Es kam genau so, wie es sich der kleine Däumling gedacht. Der Riese wachte um Mitternacht auf, und es tat ihm leid, daß er bis zum anderen Tage verschoben hatte, was er sofort erledigen wollte. Mit einem mächtigen Satz sprang er aus seinem Bett und griff zu seinem Messer:

»Nun wollen wir mal sehen, was unsere kleinen Schelme machen! So etwas gibt es nicht zum zweiten Male.«

So sprechend, tappte er im Dunkeln hinauf ins Zimmer seiner Töchter und trat an das Bett heran, in dem die kleinen Knaben lagen. Sie schliefen alle fest, nur der kleine Däumling wachte. Ein Gruseln überlief ihn, als er die tastende Hand des Riesen fühlte, der vorher schon alle seine Brüder abgetastet hatte. Wie der Riese die goldenen Kronen berührte, sagte er:

»Donnerwetter, da hätte ich beinahe etwas Schönes angerichtet! Ich habe wahrhaftig am Abend zuviel getrunken.«

Dann ging er an das Bett seiner Töchter, und als er hier die Mützen der Knaben fand, sagte er:

»Da hätten wir ja unsere Bürschchen! Nun rasch an die Arbeit!«

Mit diesen Worten schnitt er, ohne zu zögern, allen seinen Töchtern die Köpfe ab.

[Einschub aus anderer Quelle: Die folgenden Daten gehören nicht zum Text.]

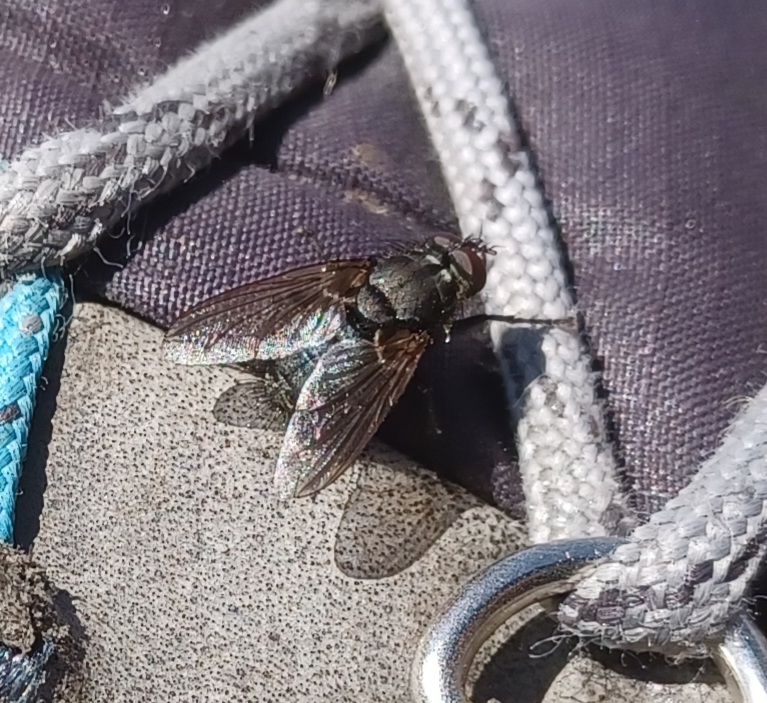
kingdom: Animalia
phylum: Arthropoda
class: Insecta
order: Diptera
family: Polleniidae
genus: Pollenia
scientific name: Pollenia vagabunda
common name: Vagabund cluster fly
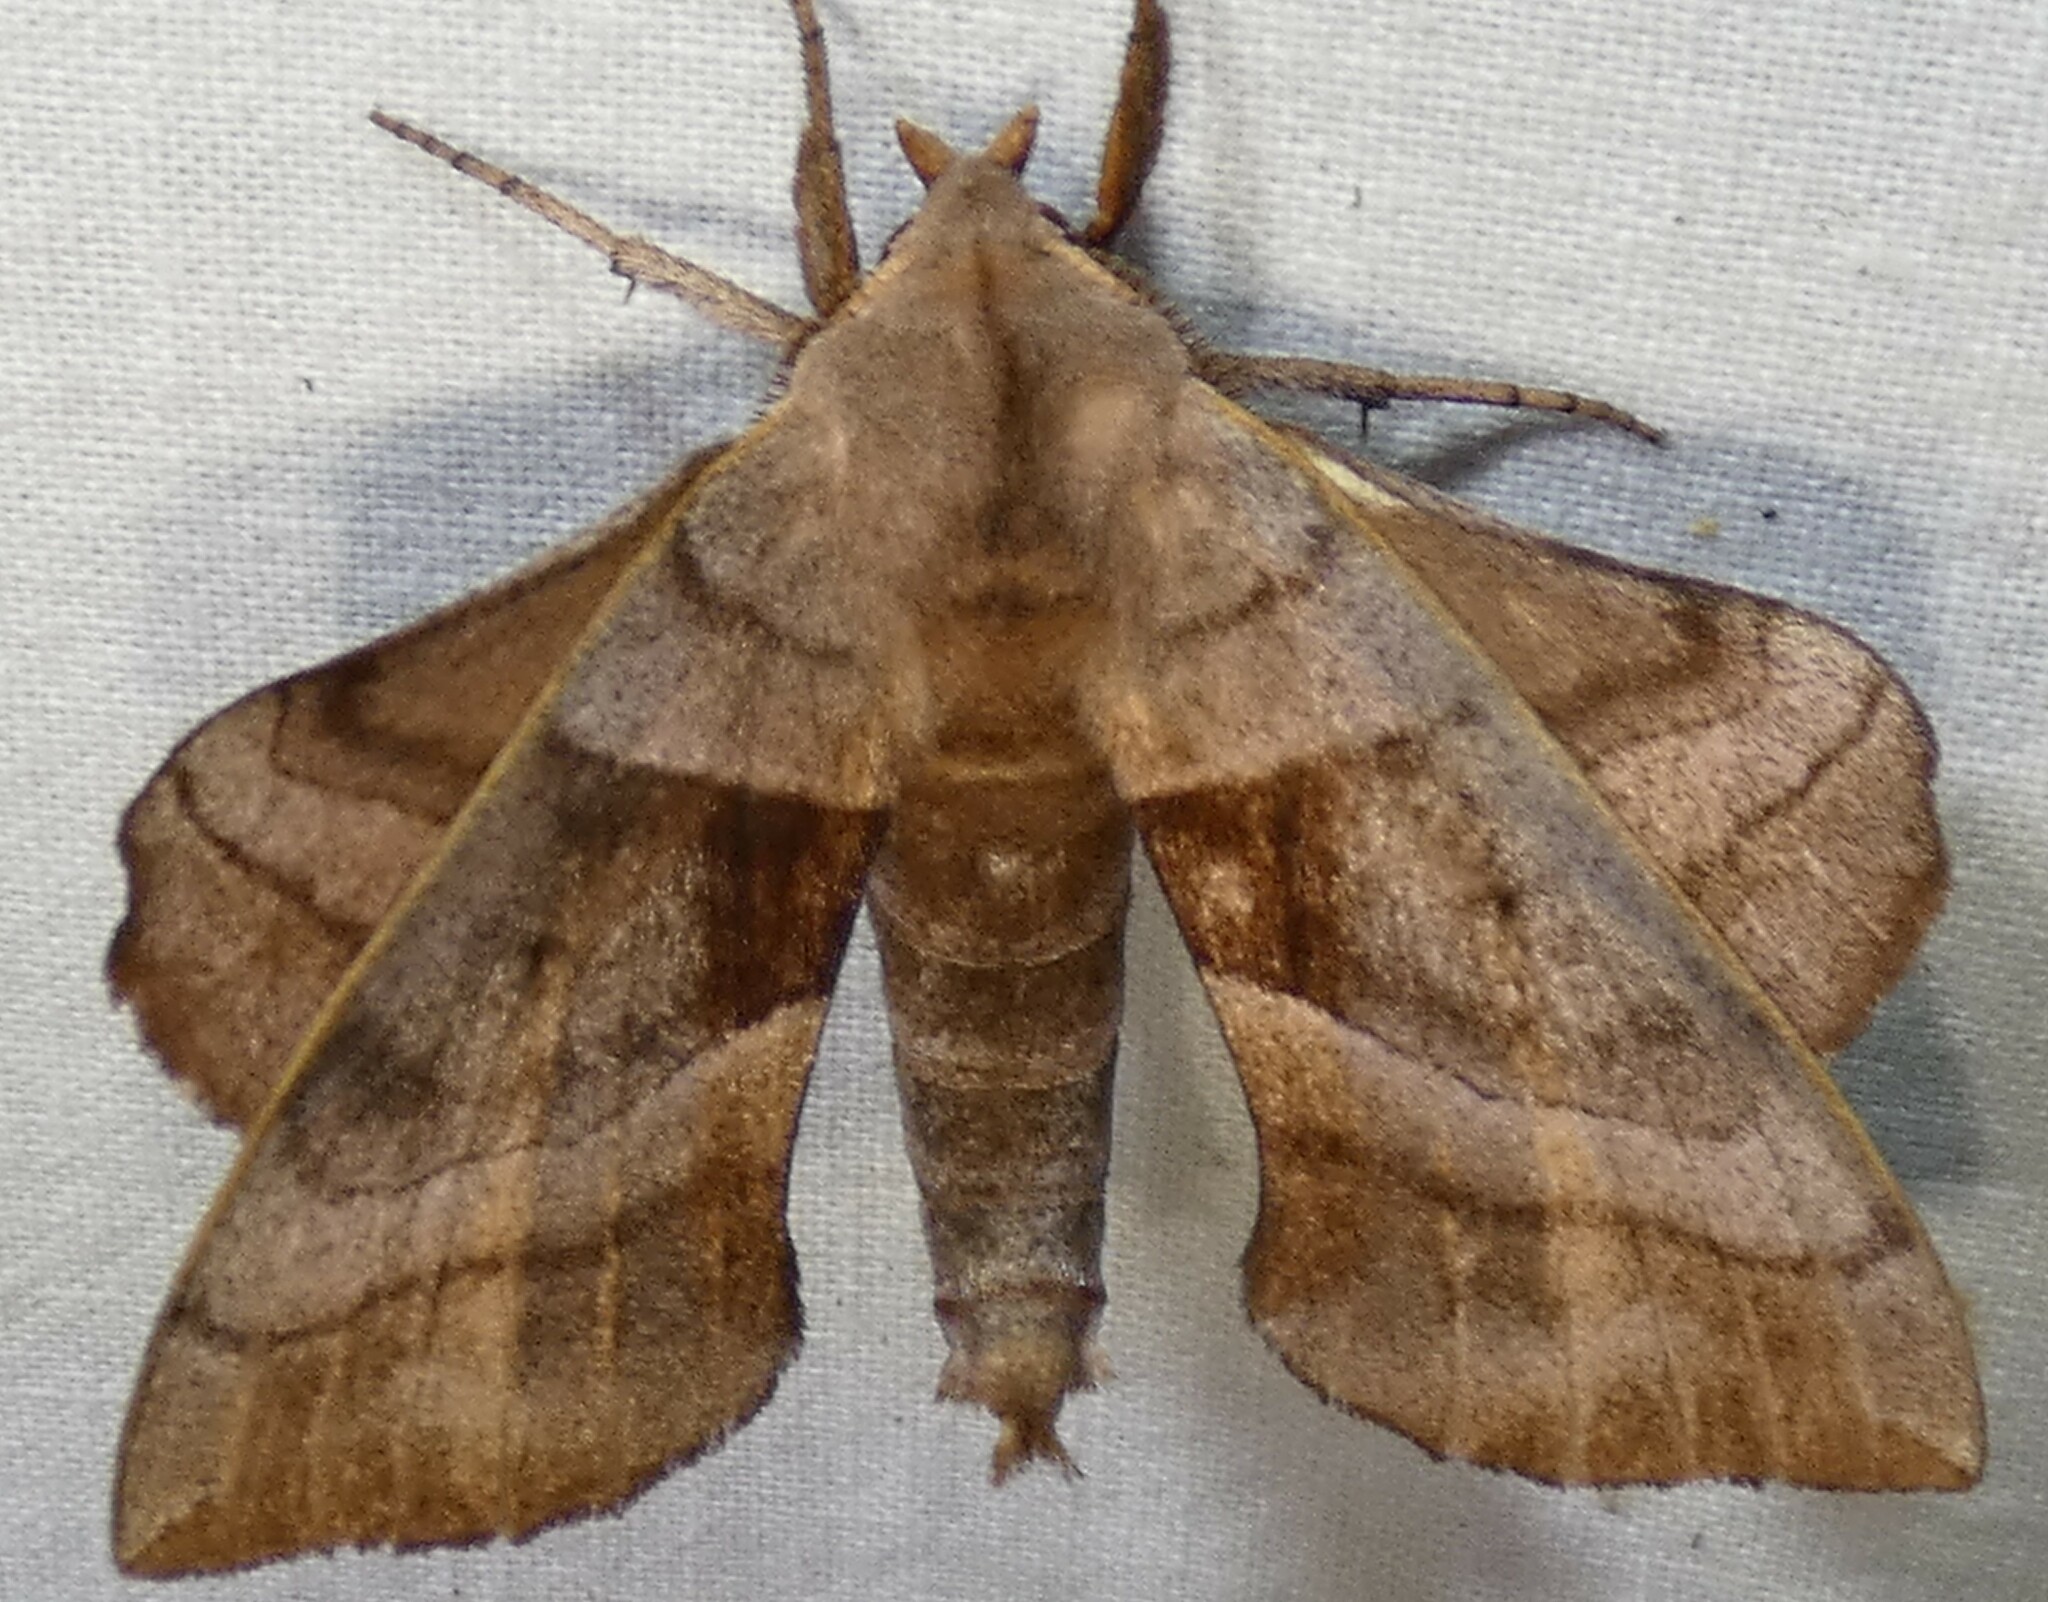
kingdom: Animalia
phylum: Arthropoda
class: Insecta
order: Lepidoptera
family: Sphingidae
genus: Amorpha
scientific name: Amorpha juglandis
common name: Walnut sphinx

Zufrieden mit seiner Tat legte er sich wieder ins Bett. Kaum hörte der kleine Däumling den Riesen schnarchen, da weckte er seine Brüder und hieß sie, sich schnell anzuziehen und ihm zu folgen. Vorsichtig stiegen sie hinab in den Garten und sprangen über die Mauer. Am ganzen Leibe zitternd, liefen sie bis zum Morgen, ohne Weg und Steg zu kennen.